_Supplied text_
When dogs attack: sacrificing my wrist to save my balls

We will never know whether the bared fangs were actually snapping at my cojones. But the truth is that I put my forearm in harm’s way and I am glad I did.

You’ll take my prescriptions from my sweaty, bandaged arm!

Moments earlier: a mid-size, brown-coated overachiever leaps out of his yard and onto the street, running towards me. He stops just short, barking mad. Another dog joins the fray. The lead dog leaps, bites and drops.

Context: I am out for a Sunday morning run, lightly clothed, carrying nothing I can use as a weapon. Nowhere to escape. No one around. The dogs aren’t big, but they have already drawn blood.

Option 1 – flight: I could turn and bolt. But that’s inviting more bites on an undefended backside by two aggressive, emboldened canines.

Option 2 – fight: Man bites dogs? Really?

Option 3 – back away, defend, buy time. I faced them, ready to block again and retreated slowly. A man came out of the house, bellowed at the dogs, and they ran back as fast as they had come.

The whole thing can’t have taken more than fifteen seconds.

A futile exchange with the guy (likely the hacienda’s caretaker). I asked for soap to clean the cuts and received none. Later on, I talk to someone who will be in touch with the man again to make sure the dog isn’t rabid.

I know El Valle’s clinic is only two kilometres away and run there. It is not busy and Doctor Gomez is sitting at his desk eating pieces of fruit out of a Tupperware container. I have no I.D. or money on me, and drip sweat all over the intake form, gringoing my way through an explanation. El medico mercifully switches to English, directs the nurse to clean the wound, and writes prescriptions for a tetanus shot (they have none at the clinic) and antibiotics.

In the afternoon, a cheerful Aussie changes her plans to drive me to a clinic in Coronado where I get the meds. For the next five days, I get to gulp penicillin and have a sore wrist.

I’ve had worse. Self-inflicted missteps leading to broken extremities, traveller’s diarrhea (including a woeful 36 hours here), and a lung infection in India. And in all my years of travel, and running and cycling over many thousands of kilometres, this is the only dog attack. I was once assaulted by a monkey, but that’s another story.

_The data_
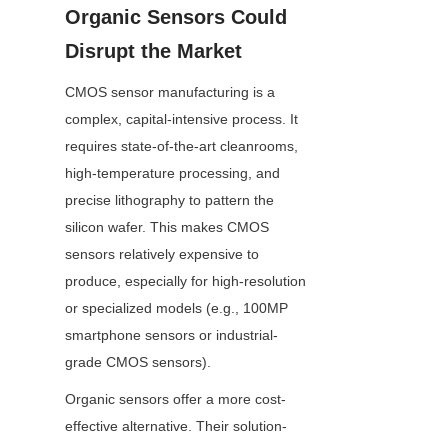
Organic Sensors Could 
Disrupt the Market
CMOS sensor manufacturing is a 
complex, capital-intensive process. It 
requires state-of-the-art cleanrooms, 
high-temperature processing, and 
precise lithography to pattern the 
silicon wafer. This makes CMOS 
sensors relatively expensive to 
produce, especially for high-resolution 
or specialized models (e.g., 100MP 
smartphone sensors or industrial-
grade CMOS sensors).
Organic sensors offer a more cost-
effective alternative. Their solution-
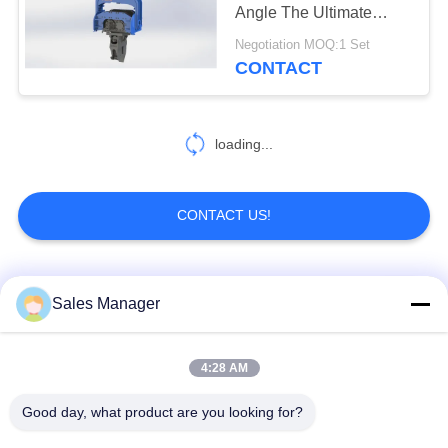
Angle The Ultimate
SITEMAP
Solution For Your
Negotiation MOQ:1 Set
Business Success
CONTACT
25
PRIVACY
Four Eccentric Pile
POLICY
Driver
loading...
CONTACT US!
15
Popular Categories
All
Sales Manager
360 Degree Pile
Driver
Excavator Mounted
4:28 AM
Hydraulic Pile Driver
Pile Driver
Good day, what product are you looking for?
Electric Vibratory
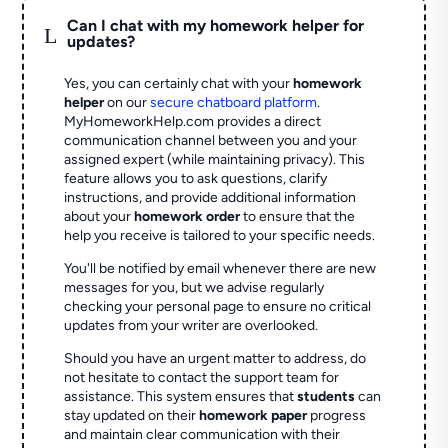
Can I chat with my homework helper for
L
updates?
Yes, you can certainly chat with your
homework
helper
on our
secure chatboard platform
.
MyHomeworkHelp.com provides a direct
communication channel between you and your
assigned expert (while maintaining privacy). This
feature allows you to ask questions, clarify
instructions, and provide additional information
about your
homework order
to ensure that the
help you receive is tailored to your specific needs.
You'll be notified by email whenever there are new
messages for you, but we advise regularly
checking your personal page to ensure no critical
updates from your writer are overlooked.
Should you have an urgent matter to address, do
not hesitate to contact the support team for
assistance. This system ensures that
students
can
stay updated on their
homework paper
progress
and maintain clear communication with their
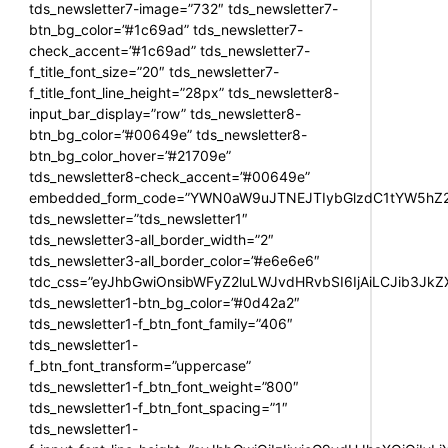
tds_newsletter7-image=”732″ tds_newsletter7-
btn_bg_color=”#1c69ad” tds_newsletter7-
check_accent=”#1c69ad” tds_newsletter7-
f_title_font_size=”20″ tds_newsletter7-
f_title_font_line_height=”28px” tds_newsletter8-
input_bar_display=”row” tds_newsletter8-
btn_bg_color=”#00649e” tds_newsletter8-
btn_bg_color_hover=”#21709e”
tds_newsletter8-check_accent=”#00649e”
embedded_form_code=”YWN0aW9uJTNEJTIybGlzdC1tYW5hZ2U
tds_newsletter=”tds_newsletter1″
tds_newsletter3-all_border_width=”2″
tds_newsletter3-all_border_color=”#e6e6e6″
tdc_css=”eyJhbGwiOnsibWFyZ2luLWJvdHRvbSI6IjAiLCJib3JkZXI
tds_newsletter1-btn_bg_color=”#0d42a2″
tds_newsletter1-f_btn_font_family=”406″
tds_newsletter1-
f_btn_font_transform=”uppercase”
tds_newsletter1-f_btn_font_weight=”800″
tds_newsletter1-f_btn_font_spacing=”1″
tds_newsletter1-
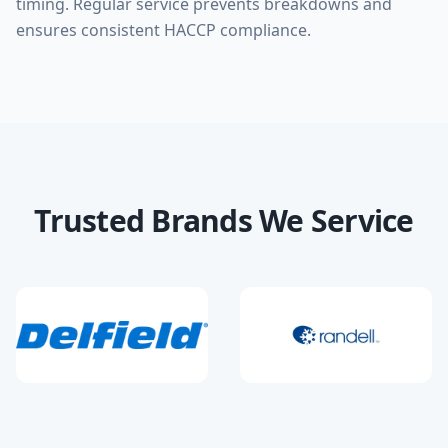
timing. Regular service prevents breakdowns and
ensures consistent HACCP compliance.
Trusted Brands We Service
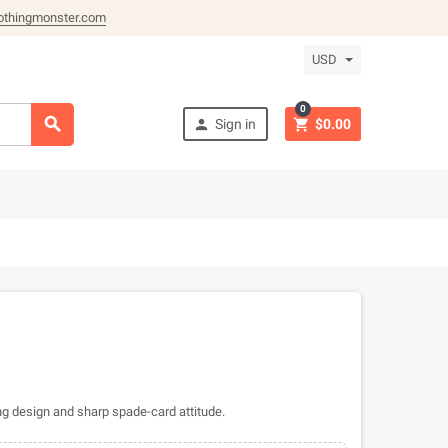
othingmonster.com
USD
0



Sign in
$0.00
g design and sharp spade-card attitude.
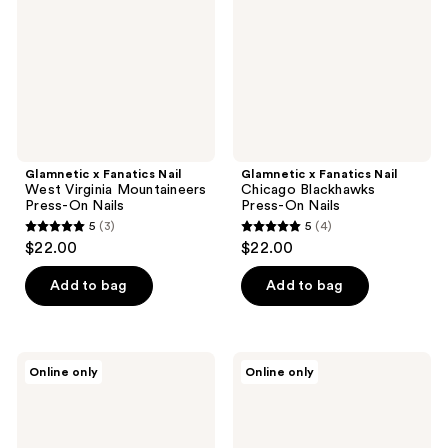
Virginia
Blackhawks
Mountaineers
Press-
Press-
On
On
Nails
Nails
Glamnetic x Fanatics Nail
Glamnetic x Fanatics Nail
West Virginia Mountaineers
Chicago Blackhawks
Press-On Nails
Press-On Nails
5
(3)
5
(4)
5
5
$22.00
$22.00
out
out
of
of
Add to bag
Add to bag
5
5
stars
stars
;
;
Glamnetic
Glamnetic
Online only
Online only
3
4
x
x
Fanatics
Fanatics
reviews
reviews
Nail
Nail
USC
Philadelphia
Trojans
Phillies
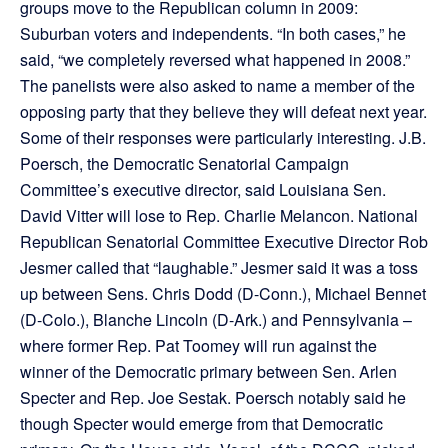
groups move to the Republican column in 2009:
Suburban voters and independents. “In both cases,” he
said, “we completely reversed what happened in 2008.”
The panelists were also asked to name a member of the
opposing party that they believe they will defeat next year.
Some of their responses were particularly interesting. J.B.
Poersch, the Democratic Senatorial Campaign
Committee’s executive director, said Louisiana Sen.
David Vitter will lose to Rep. Charlie Melancon. National
Republican Senatorial Committee Executive Director Rob
Jesmer called that “laughable.” Jesmer said it was a toss
up between Sens. Chris Dodd (D-Conn.), Michael Bennet
(D-Colo.), Blanche Lincoln (D-Ark.) and Pennsylvania –
where former Rep. Pat Toomey will run against the
winner of the Democratic primary between Sen. Arlen
Specter and Rep. Joe Sestak. Poersch notably said he
though Specter would emerge from that Democratic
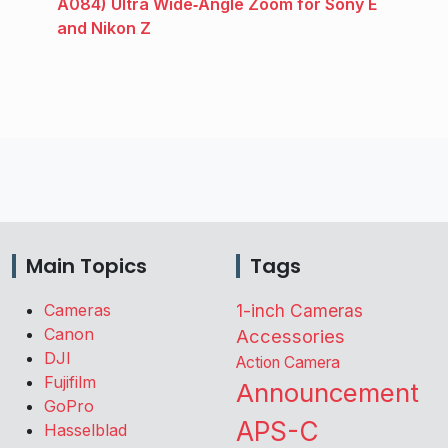
A084) Ultra Wide‑Angle Zoom for Sony E
and Nikon Z
Main Topics
Tags
Cameras
1-inch Cameras
Canon
Accessories
DJI
Action Camera
Fujifilm
Announcement
GoPro
APS-C
Hasselblad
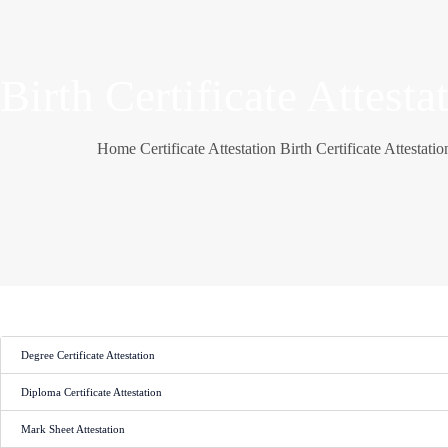
Birth Certificate Attesta
Home
Certificate Attestation
Birth Certificate Attestatio
Degree Certificate Attestation
Diploma Certificate Attestation
Mark Sheet Attestation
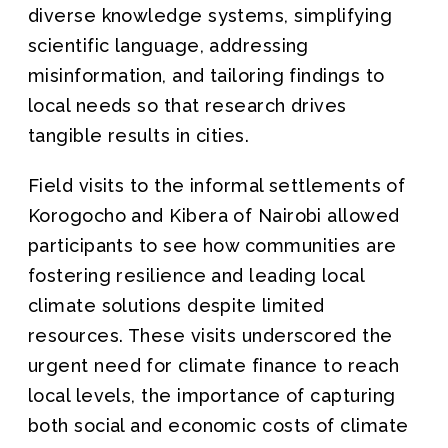
diverse knowledge systems, simplifying
scientific language, addressing
misinformation, and tailoring findings to
local needs so that research drives
tangible results in cities.
Field visits to the informal settlements of
Korogocho and Kibera of Nairobi allowed
participants to see how communities are
fostering resilience and leading local
climate solutions despite limited
resources. These visits underscored the
urgent need for climate finance to reach
local levels, the importance of capturing
both social and economic costs of climate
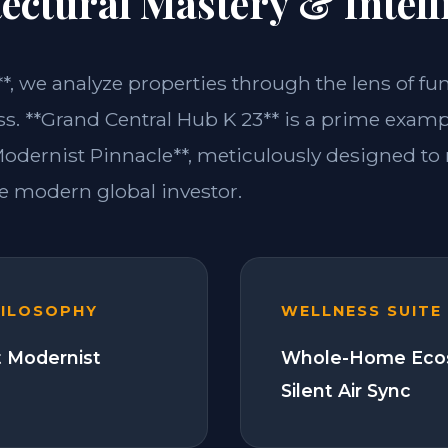
ectural Mastery & Intell
**, we analyze properties through the lens of fu
ss. **Grand Central Hub K 23** is a prime examp
dernist Pinnacle**, meticulously designed to
 modern global investor.
HILOSOPHY
WELLNESS SUITE
 Modernist
Whole-Home Eco
Silent Air Sync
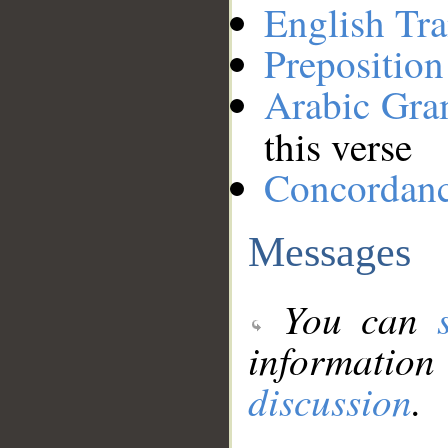
English Tra
Preposition
Arabic Gr
this verse
Concordan
Messages
You can
information
discussion
.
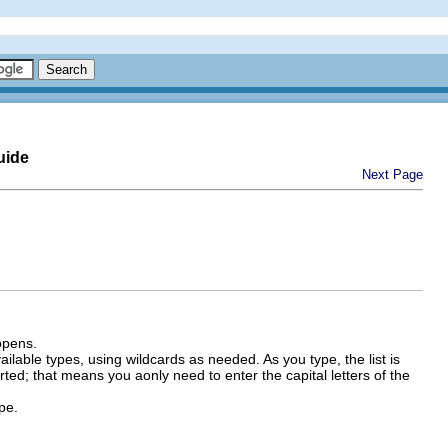
uide
Next Page
opens.
vailable types, using wildcards as needed. As you type, the list is
ted; that means you aonly need to enter the capital letters of the
pe.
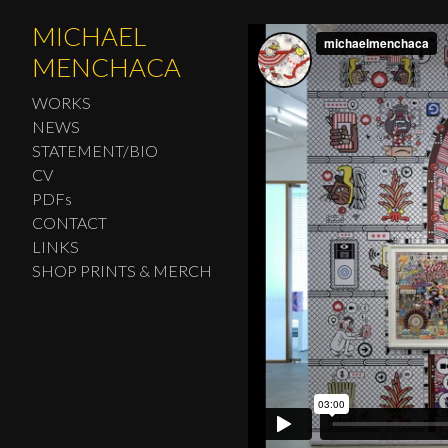
MICHAEL
MENCHACA
WORKS
NEWS
STATEMENT/BIO
CV
PDFs
CONTACT
LINKS
SHOP PRINTS & MERCH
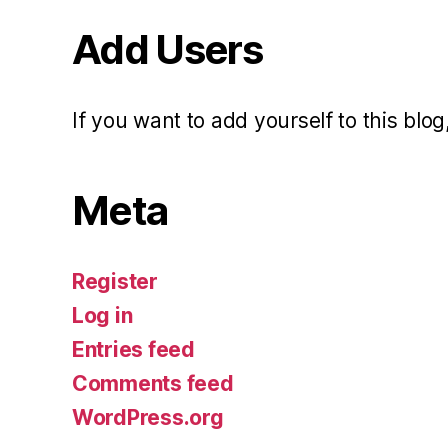
Add Users
If you want to add yourself to this blog,
Meta
Register
Log in
Entries feed
Comments feed
WordPress.org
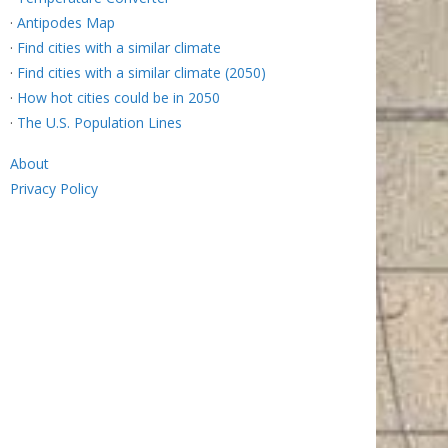
·
Antipodes Map
·
Find cities with a similar climate
·
Find cities with a similar climate (2050)
·
How hot cities could be in 2050
·
The U.S. Population Lines
About
Privacy Policy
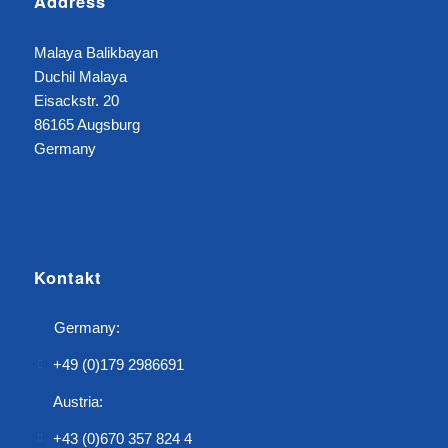
Address
Malaya Balikbayan
Duchil Malaya
Eisackstr. 20
86165 Augsburg
Germany
Kontakt
Germany:
+49 (0)179 2986691
Austria:
+43 (0)670 357 824 4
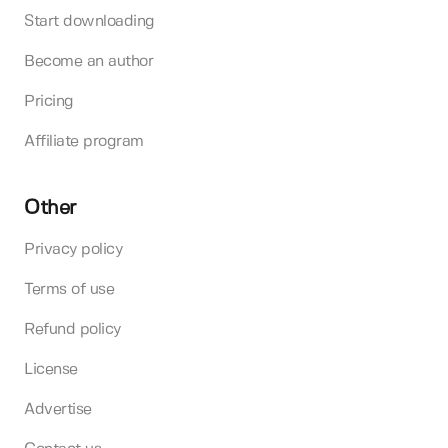
Start downloading
Become an author
Pricing
Affiliate program
Other
Privacy policy
Terms of use
Refund policy
License
Advertise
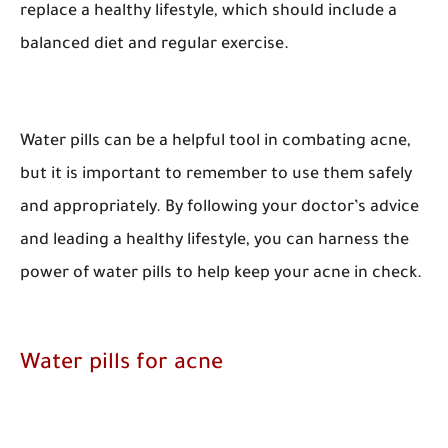
replace a healthy lifestyle, which should include a
balanced diet and regular exercise.
Water pills can be a helpful tool in combating acne,
but it is important to remember to use them safely
and appropriately. By following your doctor’s advice
and leading a healthy lifestyle, you can harness the
power of water pills to help keep your acne in check.
Water pills for acne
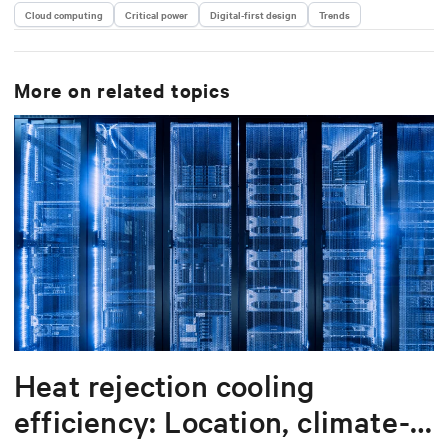
Cloud computing
Critical power
Digital-first design
Trends
More on related topics
Heat rejection cooling
efficiency: Location, climate-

_Task item_
Update the dog attack account from the words "Context: I am" through "already drawn blood.", changing "Sunday" to "Saturday".

_Solved exercise_
Context: I am out for a Saturday morning run, lightly clothed, carrying nothing I can use as a weapon. Nowhere to escape. No one around. The dogs aren’t big, but they have already drawn blood.